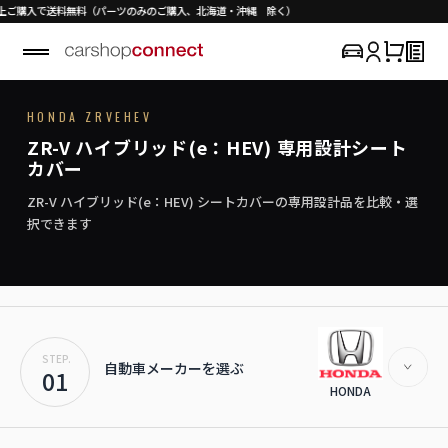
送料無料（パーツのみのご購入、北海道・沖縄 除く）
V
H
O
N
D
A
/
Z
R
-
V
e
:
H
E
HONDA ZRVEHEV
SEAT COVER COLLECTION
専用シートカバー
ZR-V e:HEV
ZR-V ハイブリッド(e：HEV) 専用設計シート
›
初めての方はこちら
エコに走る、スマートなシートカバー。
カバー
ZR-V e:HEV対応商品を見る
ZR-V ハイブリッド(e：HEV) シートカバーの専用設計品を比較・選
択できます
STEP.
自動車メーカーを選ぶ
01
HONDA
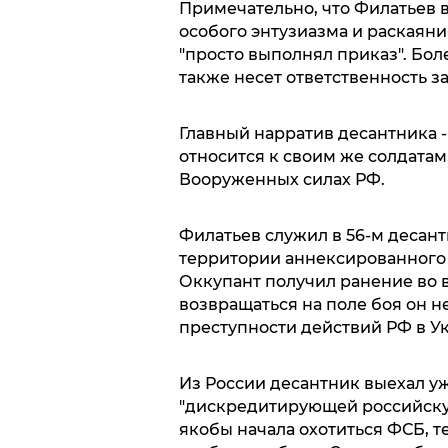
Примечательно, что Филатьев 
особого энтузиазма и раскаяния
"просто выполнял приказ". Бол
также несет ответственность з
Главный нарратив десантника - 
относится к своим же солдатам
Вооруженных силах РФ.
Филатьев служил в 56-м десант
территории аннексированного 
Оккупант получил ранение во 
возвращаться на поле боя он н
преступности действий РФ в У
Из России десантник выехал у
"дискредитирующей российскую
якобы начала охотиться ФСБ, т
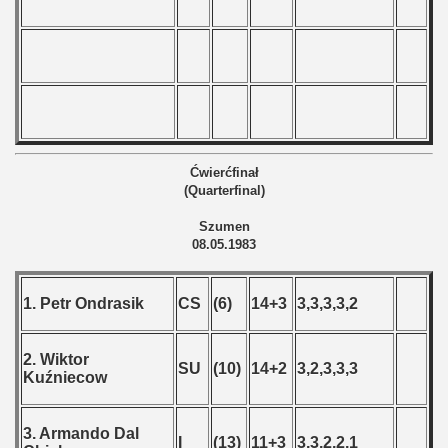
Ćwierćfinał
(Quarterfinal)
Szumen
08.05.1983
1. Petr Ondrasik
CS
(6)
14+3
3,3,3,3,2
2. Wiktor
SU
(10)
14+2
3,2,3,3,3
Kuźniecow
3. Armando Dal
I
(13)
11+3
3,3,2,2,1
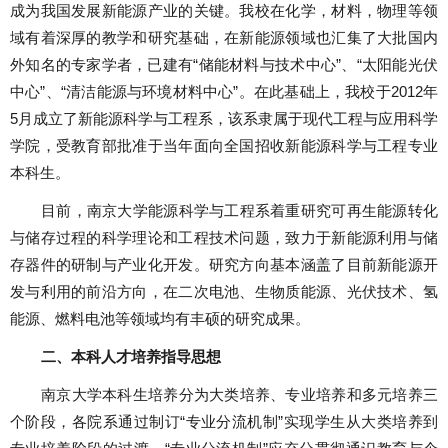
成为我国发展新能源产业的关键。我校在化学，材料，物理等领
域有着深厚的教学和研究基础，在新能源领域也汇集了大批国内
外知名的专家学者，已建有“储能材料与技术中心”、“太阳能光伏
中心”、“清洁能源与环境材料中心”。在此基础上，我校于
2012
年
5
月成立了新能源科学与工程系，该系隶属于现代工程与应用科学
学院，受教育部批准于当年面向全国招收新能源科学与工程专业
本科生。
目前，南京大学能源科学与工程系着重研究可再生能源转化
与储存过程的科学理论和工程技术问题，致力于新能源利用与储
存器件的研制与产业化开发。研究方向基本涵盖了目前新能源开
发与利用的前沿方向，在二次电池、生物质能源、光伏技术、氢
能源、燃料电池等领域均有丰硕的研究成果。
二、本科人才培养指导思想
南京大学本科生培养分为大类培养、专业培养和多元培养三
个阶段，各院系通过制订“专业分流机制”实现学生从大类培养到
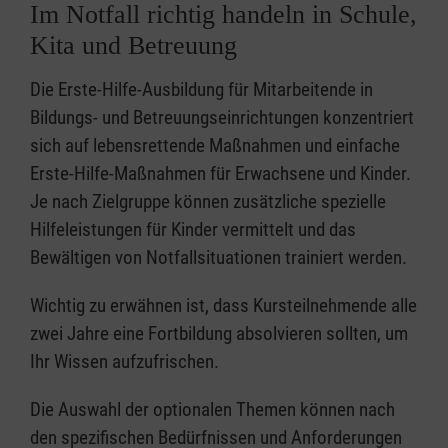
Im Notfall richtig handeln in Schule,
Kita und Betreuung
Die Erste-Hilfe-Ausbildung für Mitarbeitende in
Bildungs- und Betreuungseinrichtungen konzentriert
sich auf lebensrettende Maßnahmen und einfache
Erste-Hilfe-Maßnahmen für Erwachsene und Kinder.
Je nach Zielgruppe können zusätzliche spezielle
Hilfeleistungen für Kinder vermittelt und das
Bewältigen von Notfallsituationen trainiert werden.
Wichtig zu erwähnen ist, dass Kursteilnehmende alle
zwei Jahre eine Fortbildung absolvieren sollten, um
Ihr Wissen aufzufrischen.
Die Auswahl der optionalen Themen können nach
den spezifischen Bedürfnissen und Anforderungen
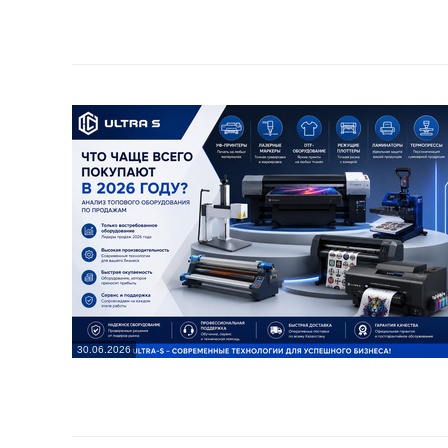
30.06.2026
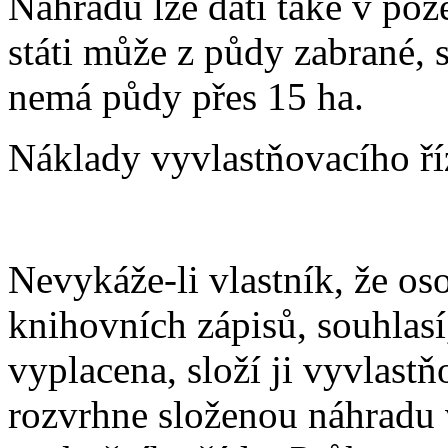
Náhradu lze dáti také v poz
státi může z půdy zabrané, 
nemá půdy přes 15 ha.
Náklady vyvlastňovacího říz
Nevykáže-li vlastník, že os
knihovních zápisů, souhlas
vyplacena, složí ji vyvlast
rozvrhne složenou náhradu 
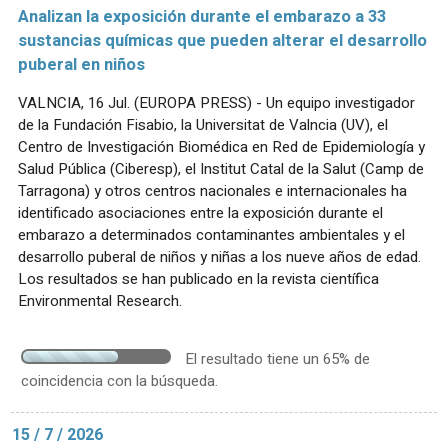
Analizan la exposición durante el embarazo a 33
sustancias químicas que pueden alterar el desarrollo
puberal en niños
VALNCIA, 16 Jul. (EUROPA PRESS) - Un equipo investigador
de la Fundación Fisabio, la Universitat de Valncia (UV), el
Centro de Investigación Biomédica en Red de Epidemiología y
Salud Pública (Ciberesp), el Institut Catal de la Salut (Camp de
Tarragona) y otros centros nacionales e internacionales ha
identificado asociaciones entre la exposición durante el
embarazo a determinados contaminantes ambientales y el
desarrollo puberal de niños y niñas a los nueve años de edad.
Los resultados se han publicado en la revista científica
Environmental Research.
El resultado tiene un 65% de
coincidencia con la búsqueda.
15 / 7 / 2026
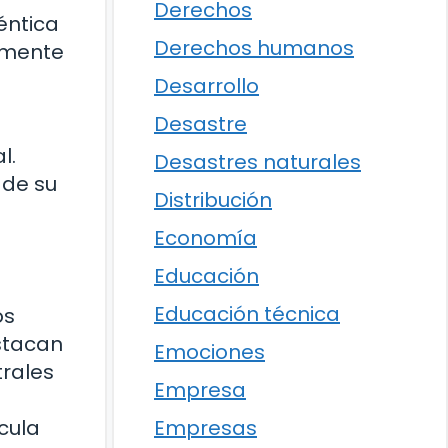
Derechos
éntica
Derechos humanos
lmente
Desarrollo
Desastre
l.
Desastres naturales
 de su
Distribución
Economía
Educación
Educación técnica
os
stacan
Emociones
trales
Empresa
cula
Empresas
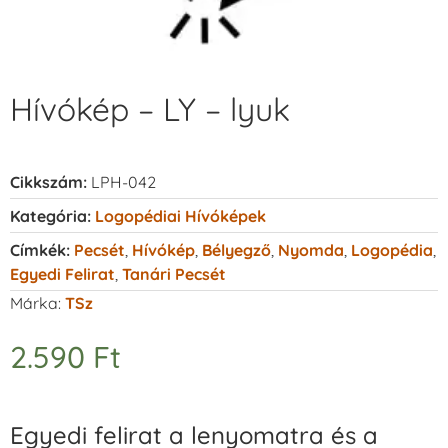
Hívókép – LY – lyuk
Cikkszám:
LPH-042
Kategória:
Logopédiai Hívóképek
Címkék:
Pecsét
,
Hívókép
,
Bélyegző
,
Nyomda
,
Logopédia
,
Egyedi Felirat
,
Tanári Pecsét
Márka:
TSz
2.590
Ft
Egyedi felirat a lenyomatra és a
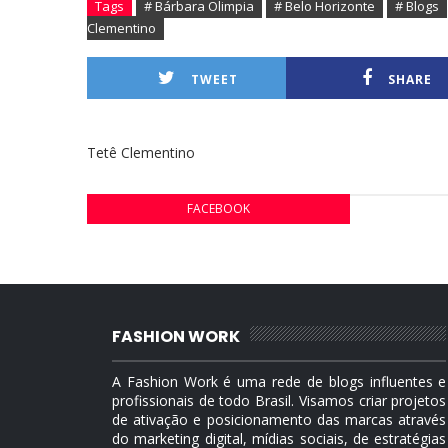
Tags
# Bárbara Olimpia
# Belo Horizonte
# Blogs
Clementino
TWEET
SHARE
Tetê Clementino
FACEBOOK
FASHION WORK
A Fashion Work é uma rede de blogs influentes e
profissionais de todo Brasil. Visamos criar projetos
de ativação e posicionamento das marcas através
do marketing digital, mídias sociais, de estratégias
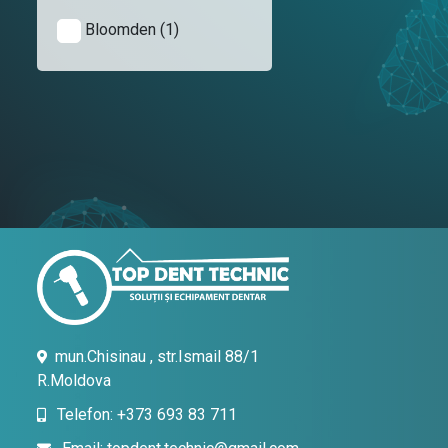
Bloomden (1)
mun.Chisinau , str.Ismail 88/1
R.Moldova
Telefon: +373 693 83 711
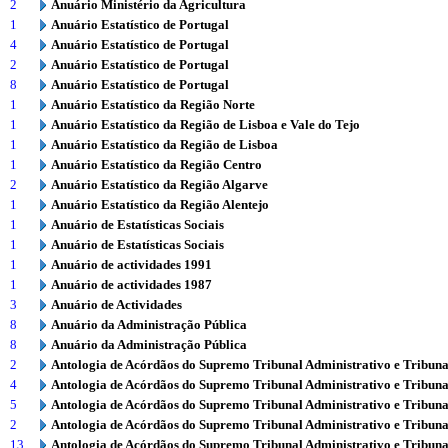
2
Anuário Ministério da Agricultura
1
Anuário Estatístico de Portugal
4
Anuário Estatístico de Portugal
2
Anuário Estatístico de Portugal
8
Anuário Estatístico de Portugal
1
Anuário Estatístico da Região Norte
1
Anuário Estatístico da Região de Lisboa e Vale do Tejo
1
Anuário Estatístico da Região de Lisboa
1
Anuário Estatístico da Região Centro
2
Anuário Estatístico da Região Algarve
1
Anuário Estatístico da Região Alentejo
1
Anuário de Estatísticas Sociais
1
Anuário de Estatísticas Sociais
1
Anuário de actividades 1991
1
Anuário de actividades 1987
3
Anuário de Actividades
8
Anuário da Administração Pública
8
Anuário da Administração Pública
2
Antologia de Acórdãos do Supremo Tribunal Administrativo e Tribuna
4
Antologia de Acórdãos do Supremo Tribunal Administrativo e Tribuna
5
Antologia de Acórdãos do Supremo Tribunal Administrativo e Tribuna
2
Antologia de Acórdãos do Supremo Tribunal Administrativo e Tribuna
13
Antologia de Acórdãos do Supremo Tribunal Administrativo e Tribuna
*-*-*
Task brief
State the number of lines above that contain "Erste". Write nothing besides it.

Exercise output
2